### ZIEL DER ÜBUNG:
Finde bitte alle Zeilen der Einträge, die das Wort „behind“ enthalten, und schreibe jede davon unverändert ab.

= = =

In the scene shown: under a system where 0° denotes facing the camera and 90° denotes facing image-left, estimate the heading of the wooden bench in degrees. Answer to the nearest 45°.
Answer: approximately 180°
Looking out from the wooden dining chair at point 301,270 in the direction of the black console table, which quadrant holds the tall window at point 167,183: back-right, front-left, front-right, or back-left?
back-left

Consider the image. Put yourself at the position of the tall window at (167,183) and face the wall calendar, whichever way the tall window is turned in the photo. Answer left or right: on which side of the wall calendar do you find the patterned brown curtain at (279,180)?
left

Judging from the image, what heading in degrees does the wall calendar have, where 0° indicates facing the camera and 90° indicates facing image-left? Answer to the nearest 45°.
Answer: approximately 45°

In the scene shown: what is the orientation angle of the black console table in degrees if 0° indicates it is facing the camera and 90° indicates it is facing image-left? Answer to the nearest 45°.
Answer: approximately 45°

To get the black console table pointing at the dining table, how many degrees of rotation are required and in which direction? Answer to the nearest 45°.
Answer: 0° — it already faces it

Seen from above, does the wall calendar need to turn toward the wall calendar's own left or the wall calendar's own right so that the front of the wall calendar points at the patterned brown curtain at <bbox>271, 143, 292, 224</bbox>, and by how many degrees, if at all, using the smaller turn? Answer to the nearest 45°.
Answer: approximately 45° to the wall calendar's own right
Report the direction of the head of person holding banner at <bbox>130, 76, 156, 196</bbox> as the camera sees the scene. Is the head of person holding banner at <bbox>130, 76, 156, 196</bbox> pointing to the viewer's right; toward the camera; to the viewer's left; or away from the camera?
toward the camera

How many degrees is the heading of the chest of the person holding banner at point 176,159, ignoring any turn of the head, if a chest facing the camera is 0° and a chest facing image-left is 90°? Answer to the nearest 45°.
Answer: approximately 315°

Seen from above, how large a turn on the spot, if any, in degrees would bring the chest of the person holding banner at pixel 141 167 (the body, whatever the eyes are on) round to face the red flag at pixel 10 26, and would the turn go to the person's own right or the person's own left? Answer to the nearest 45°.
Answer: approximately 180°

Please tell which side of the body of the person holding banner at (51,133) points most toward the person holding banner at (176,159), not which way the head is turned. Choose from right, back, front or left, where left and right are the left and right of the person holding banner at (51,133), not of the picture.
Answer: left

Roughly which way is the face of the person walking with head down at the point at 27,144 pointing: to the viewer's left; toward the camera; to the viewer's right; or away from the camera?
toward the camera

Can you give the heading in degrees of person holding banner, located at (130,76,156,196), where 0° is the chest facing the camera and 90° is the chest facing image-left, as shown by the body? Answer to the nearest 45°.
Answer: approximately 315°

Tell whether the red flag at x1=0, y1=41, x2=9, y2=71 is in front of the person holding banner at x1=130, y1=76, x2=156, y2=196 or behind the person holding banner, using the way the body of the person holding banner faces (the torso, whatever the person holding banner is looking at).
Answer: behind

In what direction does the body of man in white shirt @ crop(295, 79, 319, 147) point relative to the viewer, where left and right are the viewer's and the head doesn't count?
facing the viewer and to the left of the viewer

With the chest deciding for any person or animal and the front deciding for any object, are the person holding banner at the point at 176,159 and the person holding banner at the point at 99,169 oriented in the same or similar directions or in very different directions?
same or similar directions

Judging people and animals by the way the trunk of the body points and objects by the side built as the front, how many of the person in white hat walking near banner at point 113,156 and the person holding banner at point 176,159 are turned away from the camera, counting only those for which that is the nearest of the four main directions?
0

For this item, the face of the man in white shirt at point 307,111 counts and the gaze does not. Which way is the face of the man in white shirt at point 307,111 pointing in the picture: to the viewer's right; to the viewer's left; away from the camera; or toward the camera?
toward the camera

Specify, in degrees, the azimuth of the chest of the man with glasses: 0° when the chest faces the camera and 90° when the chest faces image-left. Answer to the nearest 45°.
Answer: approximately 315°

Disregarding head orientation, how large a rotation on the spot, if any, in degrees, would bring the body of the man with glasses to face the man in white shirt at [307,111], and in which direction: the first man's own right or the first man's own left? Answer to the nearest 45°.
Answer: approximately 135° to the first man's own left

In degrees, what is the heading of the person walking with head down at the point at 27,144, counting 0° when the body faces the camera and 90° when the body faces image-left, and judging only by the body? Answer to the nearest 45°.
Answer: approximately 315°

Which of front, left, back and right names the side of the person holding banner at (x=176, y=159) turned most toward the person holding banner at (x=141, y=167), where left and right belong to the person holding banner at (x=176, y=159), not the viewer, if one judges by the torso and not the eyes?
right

= = =

### LÖSUNG ZUR ÜBUNG:
Tell whether the red flag at x1=0, y1=41, x2=9, y2=71 is in front of the person holding banner at x1=130, y1=76, x2=156, y2=196 or behind the person holding banner, using the way the body of the person holding banner faces (the torso, whatever the person holding banner is looking at).
Answer: behind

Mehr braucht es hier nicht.